— START GIVEN DATA —

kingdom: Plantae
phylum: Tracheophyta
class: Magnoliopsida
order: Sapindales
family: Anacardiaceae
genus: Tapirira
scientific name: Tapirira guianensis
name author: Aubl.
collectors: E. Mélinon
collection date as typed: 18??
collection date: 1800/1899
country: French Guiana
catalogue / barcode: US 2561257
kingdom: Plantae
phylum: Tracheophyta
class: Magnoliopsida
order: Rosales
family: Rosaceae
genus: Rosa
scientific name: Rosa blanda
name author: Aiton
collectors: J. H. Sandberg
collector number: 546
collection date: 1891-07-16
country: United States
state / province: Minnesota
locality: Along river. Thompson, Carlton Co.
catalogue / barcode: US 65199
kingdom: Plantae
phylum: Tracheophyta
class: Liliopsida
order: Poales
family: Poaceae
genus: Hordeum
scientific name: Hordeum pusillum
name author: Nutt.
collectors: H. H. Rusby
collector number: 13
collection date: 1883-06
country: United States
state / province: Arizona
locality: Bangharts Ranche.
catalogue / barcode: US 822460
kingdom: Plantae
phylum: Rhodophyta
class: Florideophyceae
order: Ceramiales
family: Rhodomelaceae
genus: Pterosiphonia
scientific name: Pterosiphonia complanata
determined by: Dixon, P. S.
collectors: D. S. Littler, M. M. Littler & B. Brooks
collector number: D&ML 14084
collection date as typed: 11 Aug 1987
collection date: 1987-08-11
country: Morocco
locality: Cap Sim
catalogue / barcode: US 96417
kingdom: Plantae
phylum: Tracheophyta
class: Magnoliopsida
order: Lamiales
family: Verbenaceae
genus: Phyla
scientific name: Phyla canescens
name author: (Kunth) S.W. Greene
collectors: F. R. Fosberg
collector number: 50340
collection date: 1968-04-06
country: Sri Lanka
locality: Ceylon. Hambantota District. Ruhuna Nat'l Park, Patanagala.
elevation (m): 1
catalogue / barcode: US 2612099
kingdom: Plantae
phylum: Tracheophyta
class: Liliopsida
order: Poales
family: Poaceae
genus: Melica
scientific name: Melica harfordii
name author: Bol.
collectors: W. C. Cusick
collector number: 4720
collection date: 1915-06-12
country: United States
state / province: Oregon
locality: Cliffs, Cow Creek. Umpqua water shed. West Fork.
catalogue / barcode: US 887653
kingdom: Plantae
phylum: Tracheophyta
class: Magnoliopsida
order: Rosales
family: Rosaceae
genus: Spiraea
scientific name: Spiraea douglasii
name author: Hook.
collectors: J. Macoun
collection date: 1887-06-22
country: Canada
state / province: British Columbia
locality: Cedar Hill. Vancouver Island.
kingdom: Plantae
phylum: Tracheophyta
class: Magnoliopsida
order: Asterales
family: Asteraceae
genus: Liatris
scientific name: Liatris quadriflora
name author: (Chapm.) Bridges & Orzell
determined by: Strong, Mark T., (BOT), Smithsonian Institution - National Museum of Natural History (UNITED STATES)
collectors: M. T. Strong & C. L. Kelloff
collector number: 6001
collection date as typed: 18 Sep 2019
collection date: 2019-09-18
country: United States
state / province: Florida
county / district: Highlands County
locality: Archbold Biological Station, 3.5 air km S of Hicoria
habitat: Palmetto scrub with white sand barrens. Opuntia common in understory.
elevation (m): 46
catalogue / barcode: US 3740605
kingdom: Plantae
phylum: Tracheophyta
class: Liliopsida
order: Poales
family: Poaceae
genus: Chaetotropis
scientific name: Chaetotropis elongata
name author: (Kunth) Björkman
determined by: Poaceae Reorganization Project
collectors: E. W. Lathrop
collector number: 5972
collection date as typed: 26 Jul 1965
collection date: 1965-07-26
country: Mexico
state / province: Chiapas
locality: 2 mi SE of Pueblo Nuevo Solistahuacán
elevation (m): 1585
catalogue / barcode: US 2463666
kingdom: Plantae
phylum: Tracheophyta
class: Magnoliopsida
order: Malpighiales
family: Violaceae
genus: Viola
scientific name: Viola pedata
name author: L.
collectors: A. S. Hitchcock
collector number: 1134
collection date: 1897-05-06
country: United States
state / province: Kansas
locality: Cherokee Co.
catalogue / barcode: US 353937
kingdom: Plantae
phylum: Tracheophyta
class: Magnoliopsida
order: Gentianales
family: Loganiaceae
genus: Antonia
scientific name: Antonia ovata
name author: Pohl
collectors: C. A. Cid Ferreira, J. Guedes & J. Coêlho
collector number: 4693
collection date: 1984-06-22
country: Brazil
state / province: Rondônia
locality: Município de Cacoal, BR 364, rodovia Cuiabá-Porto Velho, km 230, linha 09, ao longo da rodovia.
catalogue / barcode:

— END GIVEN DATA —

Can you rewrite the material with every "locality" replaced by "site" and everything else left unchanged?

--- COMPLETE ANSWER ---
kingdom: Plantae
phylum: Tracheophyta
class: Magnoliopsida
order: Sapindales
family: Anacardiaceae
genus: Tapirira
scientific name: Tapirira guianensis
name author: Aubl.
collectors: E. Mélinon
collection date as typed: 18??
collection date: 1800/1899
country: French Guiana
catalogue / barcode: US 2561257
kingdom: Plantae
phylum: Tracheophyta
class: Magnoliopsida
order: Rosales
family: Rosaceae
genus: Rosa
scientific name: Rosa blanda
name author: Aiton
collectors: J. H. Sandberg
collector number: 546
collection date: 1891-07-16
country: United States
state / province: Minnesota
site: Along river. Thompson, Carlton Co.
catalogue / barcode: US 65199
kingdom: Plantae
phylum: Tracheophyta
class: Liliopsida
order: Poales
family: Poaceae
genus: Hordeum
scientific name: Hordeum pusillum
name author: Nutt.
collectors: H. H. Rusby
collector number: 13
collection date: 1883-06
country: United States
state / province: Arizona
site: Bangharts Ranche.
catalogue / barcode: US 822460
kingdom: Plantae
phylum: Rhodophyta
class: Florideophyceae
order: Ceramiales
family: Rhodomelaceae
genus: Pterosiphonia
scientific name: Pterosiphonia complanata
determined by: Dixon, P. S.
collectors: D. S. Littler, M. M. Littler & B. Brooks
collector number: D&ML 14084
collection date as typed: 11 Aug 1987
collection date: 1987-08-11
country: Morocco
site: Cap Sim
catalogue / barcode: US 96417
kingdom: Plantae
phylum: Tracheophyta
class: Magnoliopsida
order: Lamiales
family: Verbenaceae
genus: Phyla
scientific name: Phyla canescens
name author: (Kunth) S.W. Greene
collectors: F. R. Fosberg
collector number: 50340
collection date: 1968-04-06
country: Sri Lanka
site: Ceylon. Hambantota District. Ruhuna Nat'l Park, Patanagala.
elevation (m): 1
catalogue / barcode: US 2612099
kingdom: Plantae
phylum: Tracheophyta
class: Liliopsida
order: Poales
family: Poaceae
genus: Melica
scientific name: Melica harfordii
name author: Bol.
collectors: W. C. Cusick
collector number: 4720
collection date: 1915-06-12
country: United States
state / province: Oregon
site: Cliffs, Cow Creek. Umpqua water shed. West Fork.
catalogue / barcode: US 887653
kingdom: Plantae
phylum: Tracheophyta
class: Magnoliopsida
order: Rosales
family: Rosaceae
genus: Spiraea
scientific name: Spiraea douglasii
name author: Hook.
collectors: J. Macoun
collection date: 1887-06-22
country: Canada
state / province: British Columbia
site: Cedar Hill. Vancouver Island.
kingdom: Plantae
phylum: Tracheophyta
class: Magnoliopsida
order: Asterales
family: Asteraceae
genus: Liatris
scientific name: Liatris quadriflora
name author: (Chapm.) Bridges & Orzell
determined by: Strong, Mark T., (BOT), Smithsonian Institution - National Museum of Natural History (UNITED STATES)
collectors: M. T. Strong & C. L. Kelloff
collector number: 6001
collection date as typed: 18 Sep 2019
collection date: 2019-09-18
country: United States
state / province: Florida
county / district: Highlands County
site: Archbold Biological Station, 3.5 air km S of Hicoria
habitat: Palmetto scrub with white sand barrens. Opuntia common in understory.
elevation (m): 46
catalogue / barcode: US 3740605
kingdom: Plantae
phylum: Tracheophyta
class: Liliopsida
order: Poales
family: Poaceae
genus: Chaetotropis
scientific name: Chaetotropis elongata
name author: (Kunth) Björkman
determined by: Poaceae Reorganization Project
collectors: E. W. Lathrop
collector number: 5972
collection date as typed: 26 Jul 1965
collection date: 1965-07-26
country: Mexico
state / province: Chiapas
site: 2 mi SE of Pueblo Nuevo Solistahuacán
elevation (m): 1585
catalogue / barcode: US 2463666
kingdom: Plantae
phylum: Tracheophyta
class: Magnoliopsida
order: Malpighiales
family: Violaceae
genus: Viola
scientific name: Viola pedata
name author: L.
collectors: A. S. Hitchcock
collector number: 1134
collection date: 1897-05-06
country: United States
state / province: Kansas
site: Cherokee Co.
catalogue / barcode: US 353937
kingdom: Plantae
phylum: Tracheophyta
class: Magnoliopsida
order: Gentianales
family: Loganiaceae
genus: Antonia
scientific name: Antonia ovata
name author: Pohl
collectors: C. A. Cid Ferreira, J. Guedes & J. Coêlho
collector number: 4693
collection date: 1984-06-22
country: Brazil
state / province: Rondônia
site: Município de Cacoal, BR 364, rodovia Cuiabá-Porto Velho, km 230, linha 09, ao longo da rodovia.
catalogue / barcode:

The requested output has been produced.